Christie told George Stephanopoulos on ABC’s This Week:
Obama ad: …[Romney] doubled down on the same trickle-down policies that led to the crisis in the first place.
Stephanopoulos: If you were on the stage Wednesday night, how would you respond to that.
Christie: Stop lying, Mr. President.
Stephanopoulos: Lying?
Christie: Yeah, that’s what I’d say.
Stephanopoulos: What’s the lie there?
Christie: Governor Romney’s not talking about tax cuts for the wealthy. In fact, what he said is that the wealthy will pay just as much under a Romney administration as they pay today.
Stephanopoulos: But their tax rate will go down into the 20s.
Christie: Right, their tax rate will go down, but they will lose deductions and other loopholes that will have them paying the same. That’s what Governor Romney’s plan is. And so what I’d say is–you know, I love those ads. I mean, you know, the president gets to say things like: “A million new manufacturing jobs.” Well, how, Mr. President? We’re still waiting. “Four trillion dollar reduction in the debt.” Really, Mr. President? How? Simpson-Bowles? You haven’t endorsed your own plan. Nor has he come forward with a plan….
Likewise, Gingrich told Bob Schieffer on CBS Sunday Morning:
Bob, what struck me–and I have known the Director of National Intelligence for years, he’s a bright man, he’s a competent man–this administration in effect is now saying to us, “Oh, don’t blame the United Nations ambassador. Don’t blame the White House spokesman. Don’t blame the President, because our intelligence system failed so decisively.” Now, I don’t know which worries me more, the idea that the intelligence system took weeks to figure out the obvious–although we are told that in fact they had information the day before the attack, because the video that went out from Al Qaeda asking that the ambassador, [that] somebody be killed on 9/11, was a day earlier–so I don’t know whether I feel more comfortable knowing that the administration was incompetent and lied to us, or I feel more comfortable knowing that the intelligence community was totally out of touch. My hunch is the intelligence community was not out of touch. The ambassador’s own diary, apparently, indicates that he was worried about being targeted for death. You have to ask yourself–surely, the Congress should be holding hearings right now–how could an ambassador be in Benghazi, the hotbed of anti-American sentiment in Libya, how could he be there on 9/11 with no security? This entire incident makes no sense. And yes, I think Romney should be demanding that the President tell the American people the truth.

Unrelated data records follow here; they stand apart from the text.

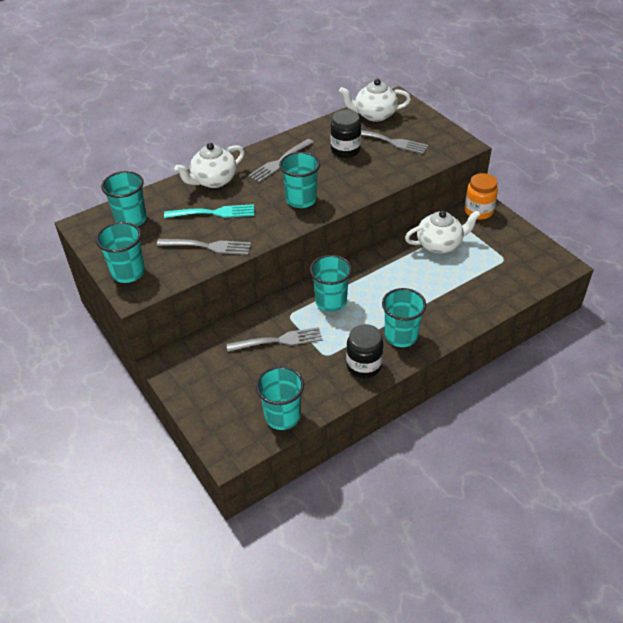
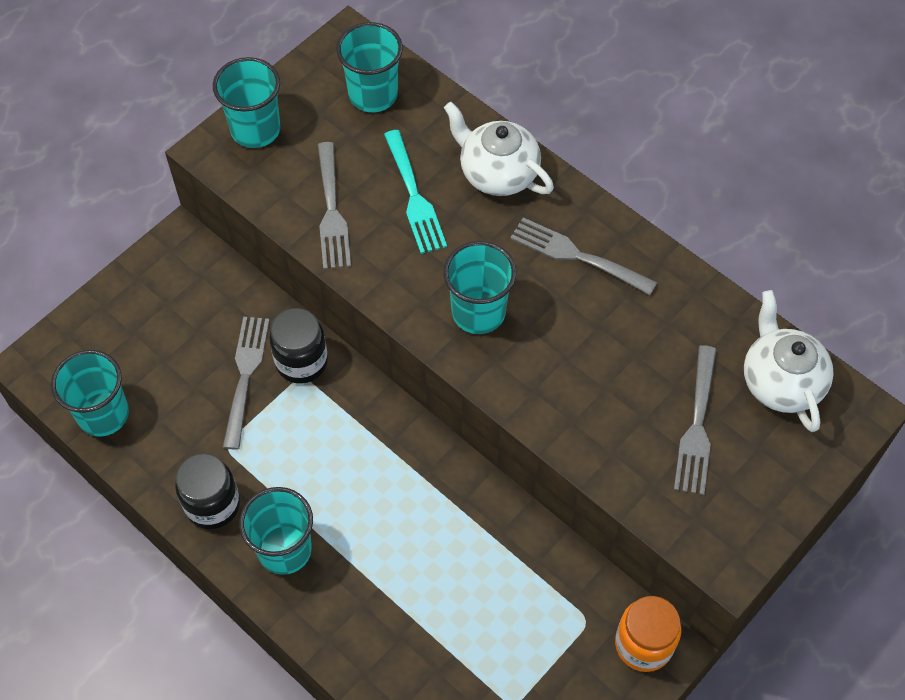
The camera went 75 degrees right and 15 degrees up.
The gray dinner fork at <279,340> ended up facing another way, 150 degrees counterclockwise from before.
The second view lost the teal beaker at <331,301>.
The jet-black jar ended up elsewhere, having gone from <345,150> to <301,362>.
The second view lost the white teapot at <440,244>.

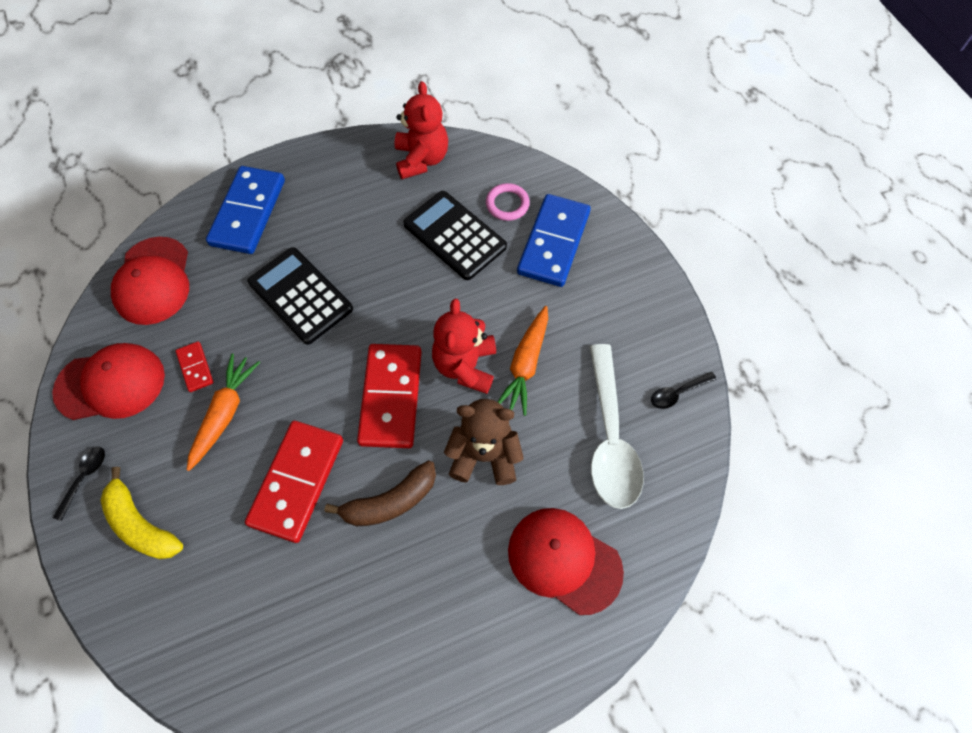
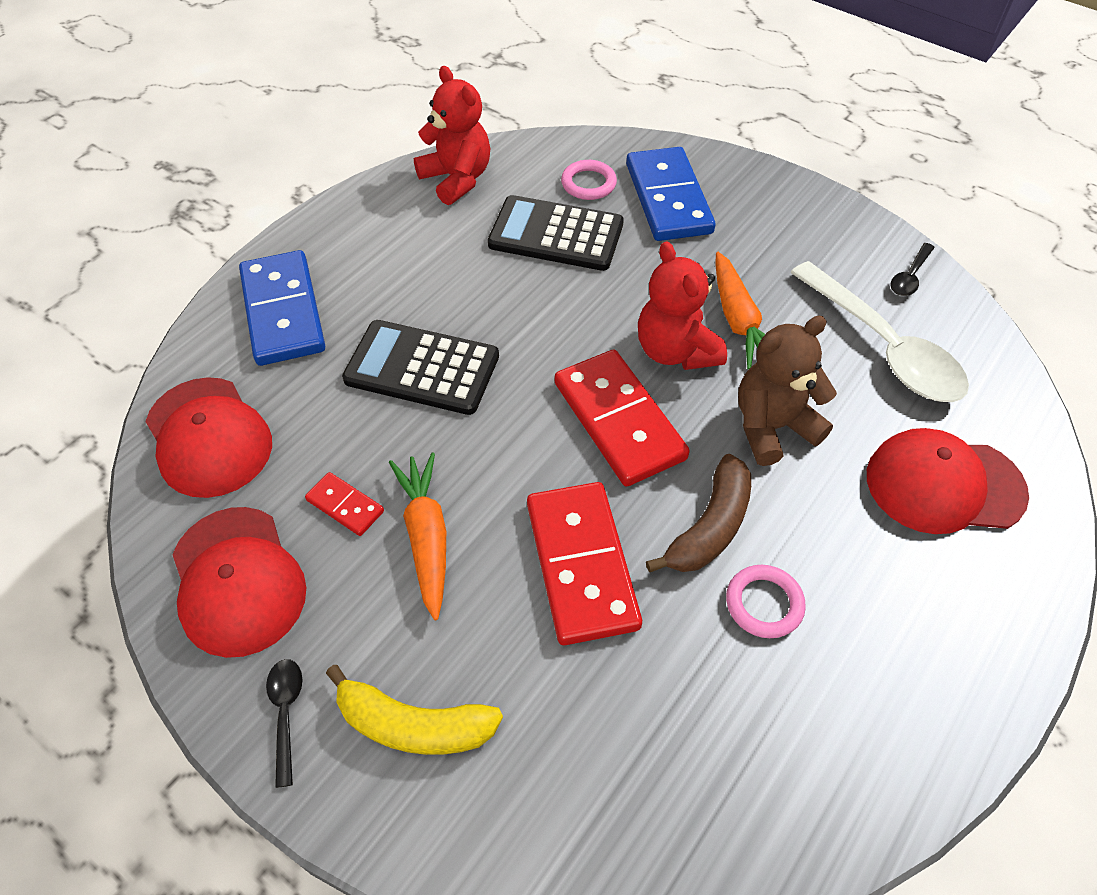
The camera went 30 degrees left and 10 degrees down.
The crimson cap at <111,384> ended up facing another way, 105 degrees clockwise from before.
The second view gained the rose-pink ring at <764,604>.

Romney himself indicated two weeks ago that Obama’s tendency to spin the facts was a central concern of his leading up to the debates:
I think the challenge that I’ll have in the debate is that the president tends to, how shall I say it, to say things that aren’t true. I’ve looked at prior debates. And in that kind of case, it’s difficult to say, “Well, am I going to spend my time correcting things that aren’t quite accurate? Or am I going to spend my time talking about the things I want to talk about?”
The charge of lying is a weighty one–and one that Republicans have felt nervous about ever since the controversy that greeted Rep. Joe Wilson’s famous “You lie!” outburst during President Obama’s address to a join session of Congress to push health reform in 2009 (though Wilson was correct).

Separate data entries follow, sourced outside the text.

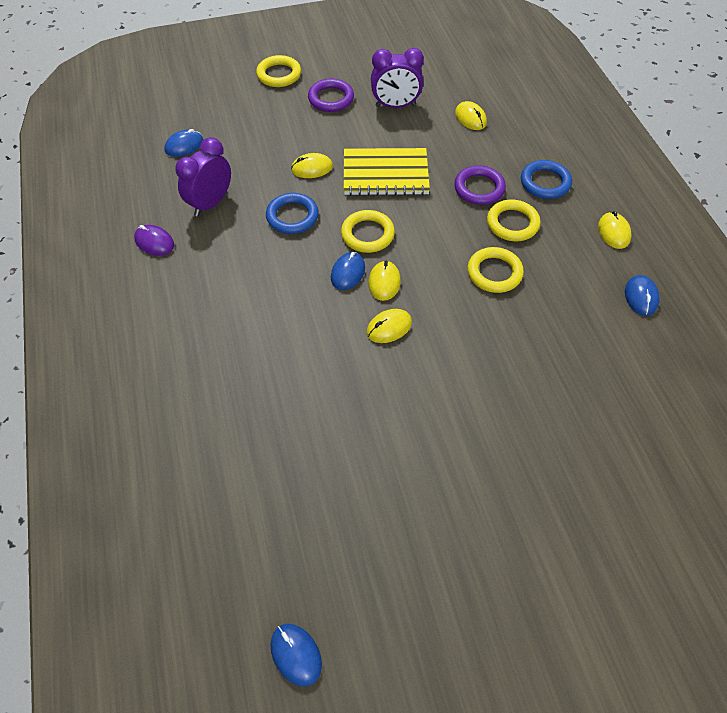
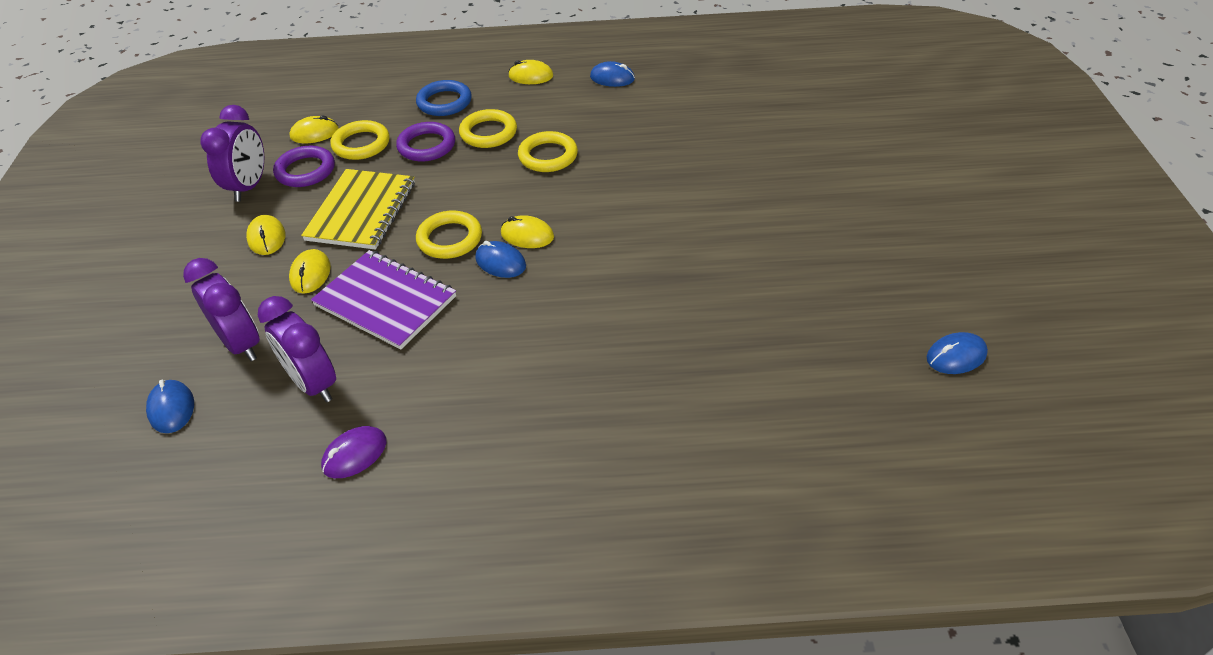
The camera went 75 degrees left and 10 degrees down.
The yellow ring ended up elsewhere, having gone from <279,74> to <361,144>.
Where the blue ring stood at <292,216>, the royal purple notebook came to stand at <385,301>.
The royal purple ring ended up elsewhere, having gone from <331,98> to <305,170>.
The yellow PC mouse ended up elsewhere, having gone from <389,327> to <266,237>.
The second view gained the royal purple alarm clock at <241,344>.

What has emboldened them–in addition to the need to make a strong case in the closing weeks of the election–is the brazen nature of Obama’s deception about the Libya attacks, which he claimed were motivated by an anti-Islamic video but which were in fact a premeditated terrorist attack, as the administration now admits.

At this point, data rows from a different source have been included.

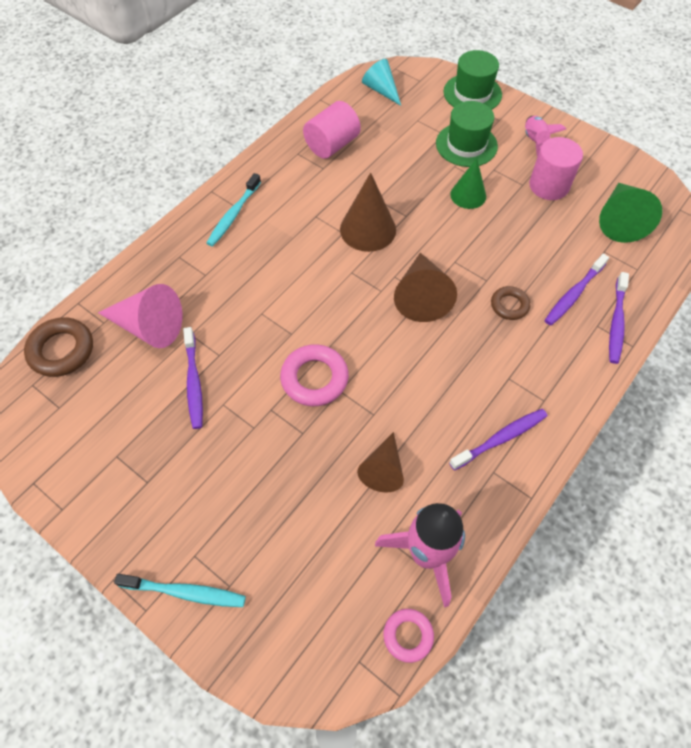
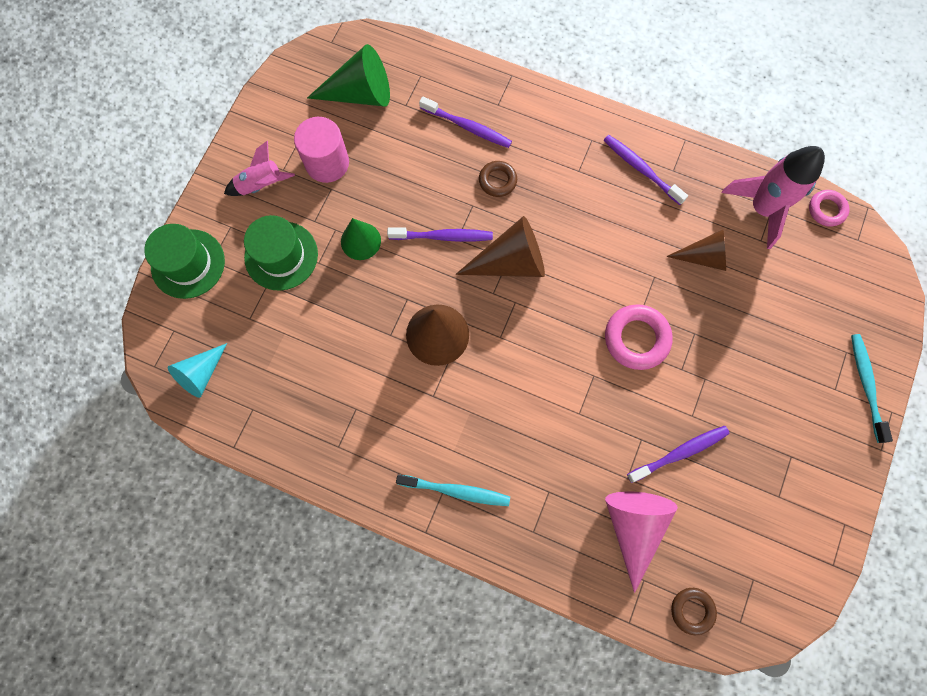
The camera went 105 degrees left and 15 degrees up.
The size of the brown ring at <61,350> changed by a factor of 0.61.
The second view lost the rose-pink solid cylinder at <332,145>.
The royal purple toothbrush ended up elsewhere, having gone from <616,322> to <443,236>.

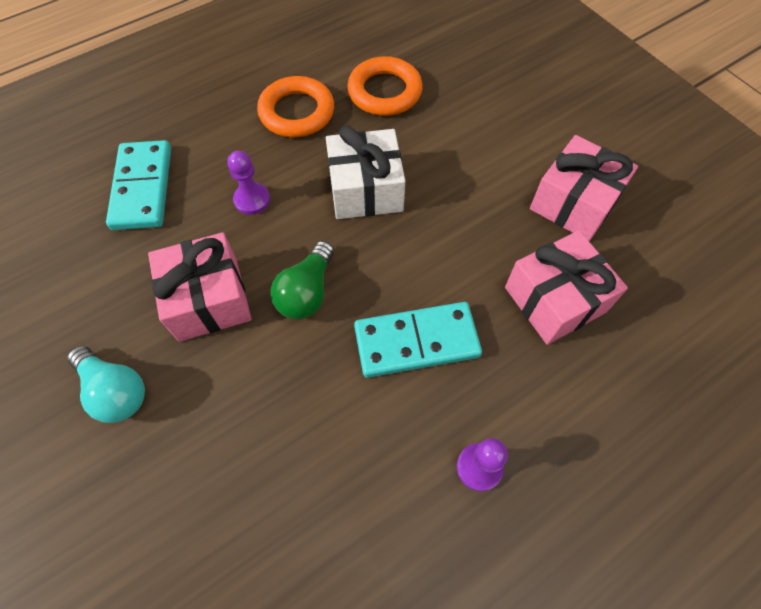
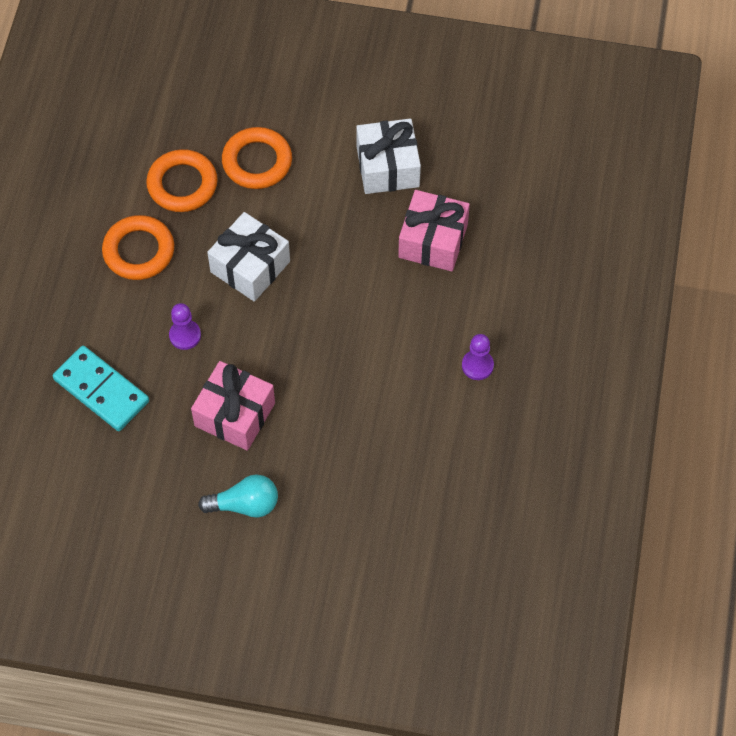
The camera went 45 degrees left and 0 degrees up.
The second view lost the green lightbulb at <307,292>.
The second view lost the teal domino piece at <416,342>.
What was the rose-pink gift at <574,203> turned into the white gift at <387,167>.
The second view gained the orange ring at <257,162>.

The Obama campaign has plenty of time to prepare for attack, but whether any of its defenses and countermeasures will succeed is an open question. Obama has not performed well when confronted with facts, as he was during a recent appearance on Univision. Most likely he will counter with attacks on Romney rather than defenses of his own statements. Whether that succeeds will be up to voters to decide.